Data shown:
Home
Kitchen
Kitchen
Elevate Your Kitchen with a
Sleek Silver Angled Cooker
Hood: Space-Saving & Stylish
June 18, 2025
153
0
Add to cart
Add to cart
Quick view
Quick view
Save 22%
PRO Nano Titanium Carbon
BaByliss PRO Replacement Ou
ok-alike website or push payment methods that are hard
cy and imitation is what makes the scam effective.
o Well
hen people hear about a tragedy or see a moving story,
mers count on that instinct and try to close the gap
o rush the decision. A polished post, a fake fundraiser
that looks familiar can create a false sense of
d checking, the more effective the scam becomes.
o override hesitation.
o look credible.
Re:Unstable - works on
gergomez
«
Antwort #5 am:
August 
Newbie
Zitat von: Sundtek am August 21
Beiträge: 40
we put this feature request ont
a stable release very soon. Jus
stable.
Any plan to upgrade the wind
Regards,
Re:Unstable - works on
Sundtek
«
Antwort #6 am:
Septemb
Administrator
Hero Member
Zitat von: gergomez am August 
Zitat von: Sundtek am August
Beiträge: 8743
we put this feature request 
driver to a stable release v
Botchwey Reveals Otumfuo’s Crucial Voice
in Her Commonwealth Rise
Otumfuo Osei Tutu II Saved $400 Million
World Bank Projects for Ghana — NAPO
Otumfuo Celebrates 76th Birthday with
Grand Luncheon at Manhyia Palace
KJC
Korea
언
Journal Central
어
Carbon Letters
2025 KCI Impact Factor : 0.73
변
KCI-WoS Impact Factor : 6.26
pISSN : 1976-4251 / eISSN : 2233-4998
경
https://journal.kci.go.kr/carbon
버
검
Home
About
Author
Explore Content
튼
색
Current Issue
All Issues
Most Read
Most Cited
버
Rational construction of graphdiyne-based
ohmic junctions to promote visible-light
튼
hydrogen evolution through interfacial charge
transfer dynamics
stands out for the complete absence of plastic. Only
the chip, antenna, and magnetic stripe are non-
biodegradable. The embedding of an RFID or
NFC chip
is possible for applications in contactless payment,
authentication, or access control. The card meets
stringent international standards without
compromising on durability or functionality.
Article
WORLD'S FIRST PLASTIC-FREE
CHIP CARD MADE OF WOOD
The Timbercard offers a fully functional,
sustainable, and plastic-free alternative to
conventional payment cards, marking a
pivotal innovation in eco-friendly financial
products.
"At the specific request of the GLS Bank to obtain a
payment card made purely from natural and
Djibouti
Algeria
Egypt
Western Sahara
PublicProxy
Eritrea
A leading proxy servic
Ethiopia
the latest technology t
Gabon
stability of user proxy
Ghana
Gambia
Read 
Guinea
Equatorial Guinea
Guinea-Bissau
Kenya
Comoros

==

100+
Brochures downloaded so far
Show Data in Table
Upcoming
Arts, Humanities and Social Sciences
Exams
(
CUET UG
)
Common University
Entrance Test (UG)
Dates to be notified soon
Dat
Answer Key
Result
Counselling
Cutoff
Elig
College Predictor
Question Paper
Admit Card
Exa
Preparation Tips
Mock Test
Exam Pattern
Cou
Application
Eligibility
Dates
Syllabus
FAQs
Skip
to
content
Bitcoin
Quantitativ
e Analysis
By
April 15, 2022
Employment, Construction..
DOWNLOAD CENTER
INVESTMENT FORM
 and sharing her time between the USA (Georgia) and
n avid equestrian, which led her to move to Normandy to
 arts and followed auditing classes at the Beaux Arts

Exercise directions:
From the listing above, return the lines starting at the one with "cy and imitation" and ending at the one with "d checking, the", both kept, exactly as they appear and nothing more.

Solution to the exercise:
cy and imitation is what makes the scam effective.
o Well
hen people hear about a tragedy or see a moving story,
mers count on that instinct and try to close the gap
o rush the decision. A polished post, a fake fundraiser
that looks familiar can create a false sense of
d checking, the more effective the scam becomes.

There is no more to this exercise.